Text provided START

She was at home in Kozarac, a village near Prijedor, when the Bosnian Serb army swept in. Now she lives in the high school in Travnik, a dilapidated building housing hundreds of refugees, where she shares one room with eight relatives and several other Bosnians.

Tomorrow two parliaments - the Bosnian Federation in Sarajevo, the Bosnian Serbs in Pale - meet to answer the Geneva peace proposal. Radovan Karadzic, the Bosnian Serb leader, said last night he expected the self-declared assembly to vote against the peace plan. But Rahima will not be going home, even if the warring factions make peace: on the new map of Bosnia drawn up by Russia and the Western powers, Prijedor, a town won by 'ethnic cleansing', is to remain Serbian.

'We have to jump over the moral bridge in the interests of a wider peace and of keeping Bosnia together,' said Charles Redman, the US special envoy to the former Yugoslavia.

Rahima, her family and her neighbours are on the wrong side of the 'bridge'. Their families are divided, their homes have been destroyed and their lives are shattered. Rahima and her daughter-in-law, Jasna, will not return to Prijedor if it belongs to the Serbs.

The women list without visible emotion the horrors they endured, though they will not give their real names. Rahima displays the shrapnel scars on the chest and right arm of her five-year-old granddaughter, Jasmina, who was wounded by a Bosnian shell in Vitez, where the family first sought refuge after their expulsion from Prijedor.

Jasna kneels to roll some pastry, and talks about the war: 'They came to loot stores and steal equipment. They also took away the better-looking girls. But I didn't suffer as much.'

Her father-in-law, Ahmed, is a large man with bushy eyebrows, a handsome moustache and expressive blue eyes. Before the war, he must have cut a fine figure. Now, he walks with a stick and, as he tells his story, he starts to tremble.

Text provided END
Exercise data START

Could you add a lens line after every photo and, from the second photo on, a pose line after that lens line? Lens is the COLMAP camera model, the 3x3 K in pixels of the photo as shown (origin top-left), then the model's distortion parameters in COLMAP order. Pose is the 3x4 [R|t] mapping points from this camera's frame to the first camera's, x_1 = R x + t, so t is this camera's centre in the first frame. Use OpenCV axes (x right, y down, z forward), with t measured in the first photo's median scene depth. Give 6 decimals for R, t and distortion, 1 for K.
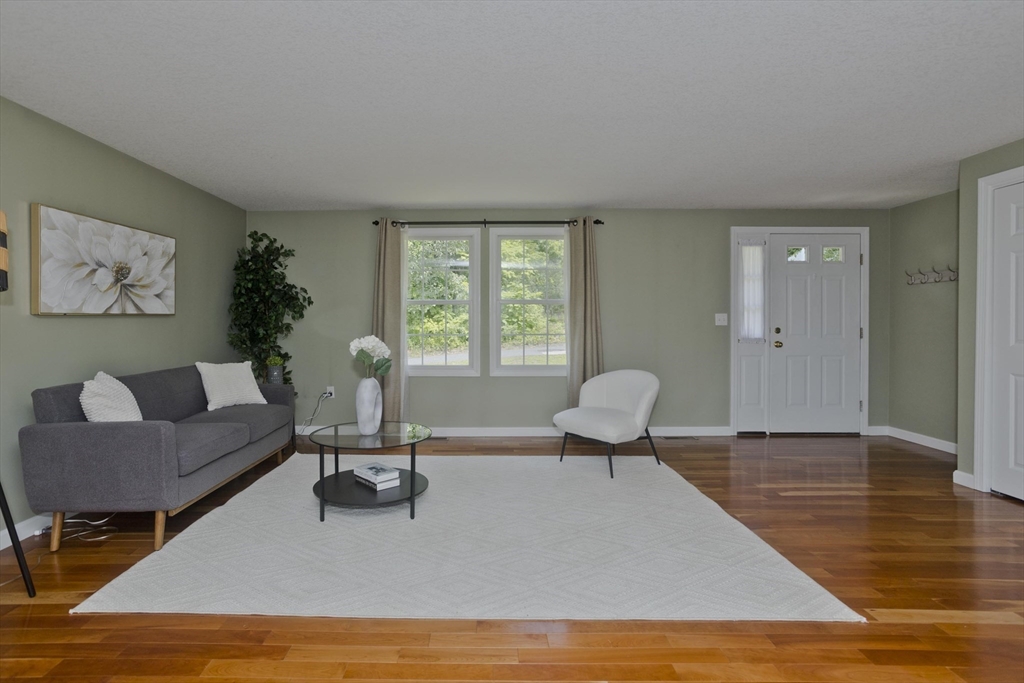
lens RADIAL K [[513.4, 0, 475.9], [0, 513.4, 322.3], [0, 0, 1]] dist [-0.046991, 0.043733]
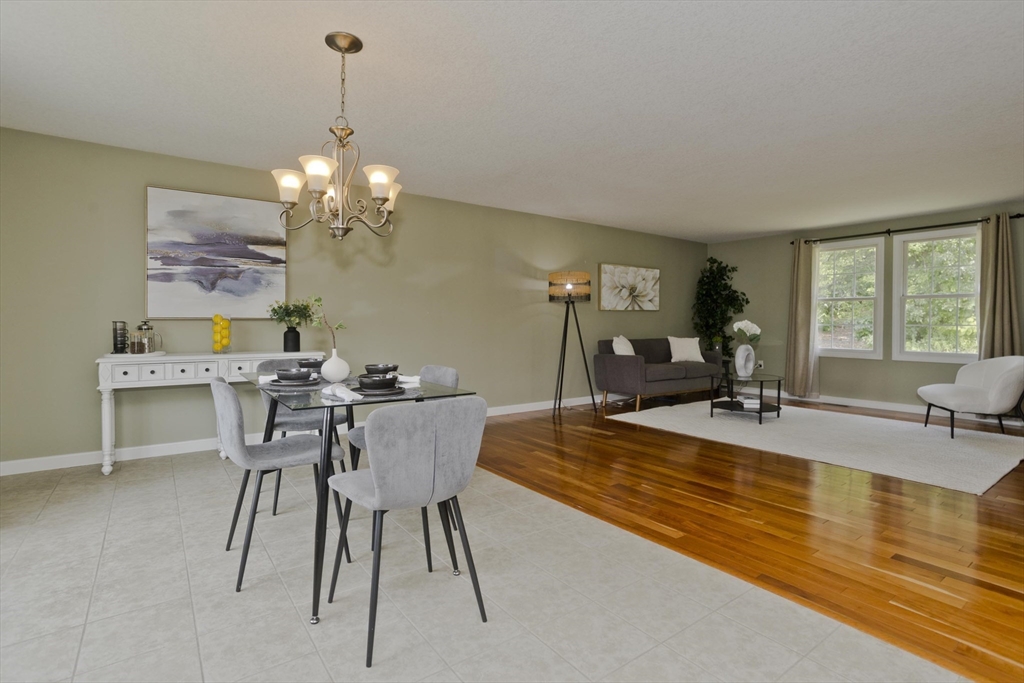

Exercise data END

What is needed → Continue the news report on Bosnian refugees in Travnik from its last sentence.

Answer section →
'I was sitting on a verge, taking a rest, when they came. I was severely beaten, especially around the head, so the details are still a bit misty,' he says. 'They kicked me with boots and blood came out of my mouth. They hit my legs, then made us walk towards two buses. They drove me to a prison camp in Prijedor and beat me with rifle butts and sticks. I still have black spots in front of my eyes.'

Ahmed is visibly agitated, but does not want to stop talking. 'They wanted to kill me in Kozarac. They stopped the bus, and told us to get into some trucks. But I had a bad back, and could not move.

'They said, 'If you can't move, we will kill you here.' But the other prisoners carried me. All the time I thought the Serbs would kill me. I was terrified.'

The Serbs kept him in the camp for eight months before releasing him, he said, pulling out a document which states baldly that Ahmed and his family are leaving the Prijedor area. One son, Jasna's husband, was released and sent to Canada, the other to New Zealand.

The third son returned to Prijedor, because his wife and child refused to leave while he was in prison. They send messages through the Red Cross to say they are all right.

Rahima was expelled from Serbian-held territory after spending one month and eight days at Trnopolje, another prison camp. 'We didn't think it would be so brutal,' she says. 'Even so, we thought we would get home.'

And now? 'I think peace is the best solution. If we can't go home, they must find something for us. We cannot stay in this building forever.'

'Will you ever go home?' Ahmed pauses, then looks to his wife for guidance or comfort. He cannot answer.

Eventually he says: 'I don't know how the situation will be. If it was like before the war, we would return. But I don't believe it will be.' His granddaughter is standing beside him, silent. Her T-shirt bears the logo 'Cyprus'. This is more likely to be their future.